##### Record excerpts #####
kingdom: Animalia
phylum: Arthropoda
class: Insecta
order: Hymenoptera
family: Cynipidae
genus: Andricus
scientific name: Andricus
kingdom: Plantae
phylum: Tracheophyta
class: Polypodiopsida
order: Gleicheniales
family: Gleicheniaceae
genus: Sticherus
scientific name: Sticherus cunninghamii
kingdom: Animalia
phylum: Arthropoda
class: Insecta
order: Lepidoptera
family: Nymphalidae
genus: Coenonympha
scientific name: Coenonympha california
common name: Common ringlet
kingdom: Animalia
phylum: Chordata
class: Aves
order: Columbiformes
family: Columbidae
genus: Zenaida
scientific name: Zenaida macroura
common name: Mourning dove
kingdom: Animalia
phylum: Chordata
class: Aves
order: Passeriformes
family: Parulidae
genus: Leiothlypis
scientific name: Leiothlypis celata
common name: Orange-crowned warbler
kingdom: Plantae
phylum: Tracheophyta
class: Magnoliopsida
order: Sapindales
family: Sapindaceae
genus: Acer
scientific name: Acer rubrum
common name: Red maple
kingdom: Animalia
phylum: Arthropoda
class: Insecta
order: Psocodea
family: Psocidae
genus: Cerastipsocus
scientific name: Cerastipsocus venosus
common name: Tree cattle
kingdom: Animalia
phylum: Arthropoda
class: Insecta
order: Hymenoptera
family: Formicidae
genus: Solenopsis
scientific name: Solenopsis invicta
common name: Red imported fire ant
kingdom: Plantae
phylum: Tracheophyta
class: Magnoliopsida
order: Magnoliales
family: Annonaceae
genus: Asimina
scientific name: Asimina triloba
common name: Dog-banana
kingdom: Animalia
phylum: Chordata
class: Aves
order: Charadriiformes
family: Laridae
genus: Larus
#####
Requirement - Rewrite every line of the records above as a JSON list of strings, one string per line, leaving out blank lines.

Expected output -
[
  "kingdom: Animalia",
  "phylum: Arthropoda",
  "class: Insecta",
  "order: Hymenoptera",
  "family: Cynipidae",
  "genus: Andricus",
  "scientific name: Andricus",
  "kingdom: Plantae",
  "phylum: Tracheophyta",
  "class: Polypodiopsida",
  "order: Gleicheniales",
  "family: Gleicheniaceae",
  "genus: Sticherus",
  "scientific name: Sticherus cunninghamii",
  "kingdom: Animalia",
  "phylum: Arthropoda",
  "class: Insecta",
  "order: Lepidoptera",
  "family: Nymphalidae",
  "genus: Coenonympha",
  "scientific name: Coenonympha california",
  "common name: Common ringlet",
  "kingdom: Animalia",
  "phylum: Chordata",
  "class: Aves",
  "order: Columbiformes",
  "family: Columbidae",
  "genus: Zenaida",
  "scientific name: Zenaida macroura",
  "common name: Mourning dove",
  "kingdom: Animalia",
  "phylum: Chordata",
  "class: Aves",
  "order: Passeriformes",
  "family: Parulidae",
  "genus: Leiothlypis",
  "scientific name: Leiothlypis celata",
  "common name: Orange-crowned warbler",
  "kingdom: Plantae",
  "phylum: Tracheophyta",
  "class: Magnoliopsida",
  "order: Sapindales",
  "family: Sapindaceae",
  "genus: Acer",
  "scientific name: Acer rubrum",
  "common name: Red maple",
  "kingdom: Animalia",
  "phylum: Arthropoda",
  "class: Insecta",
  "order: Psocodea",
  "family: Psocidae",
  "genus: Cerastipsocus",
  "scientific name: Cerastipsocus venosus",
  "common name: Tree cattle",
  "kingdom: Animalia",
  "phylum: Arthropoda",
  "class: Insecta",
  "order: Hymenoptera",
  "family: Formicidae",
  "genus: Solenopsis",
  "scientific name: Solenopsis invicta",
  "common name: Red imported fire ant",
  "kingdom: Plantae",
  "phylum: Tracheophyta",
  "class: Magnoliopsida",
  "order: Magnoliales",
  "family: Annonaceae",
  "genus: Asimina",
  "scientific name: Asimina triloba",
  "common name: Dog-banana",
  "kingdom: Animalia",
  "phylum: Chordata",
  "class: Aves",
  "order: Charadriiformes",
  "family: Laridae",
  "genus: Larus"
]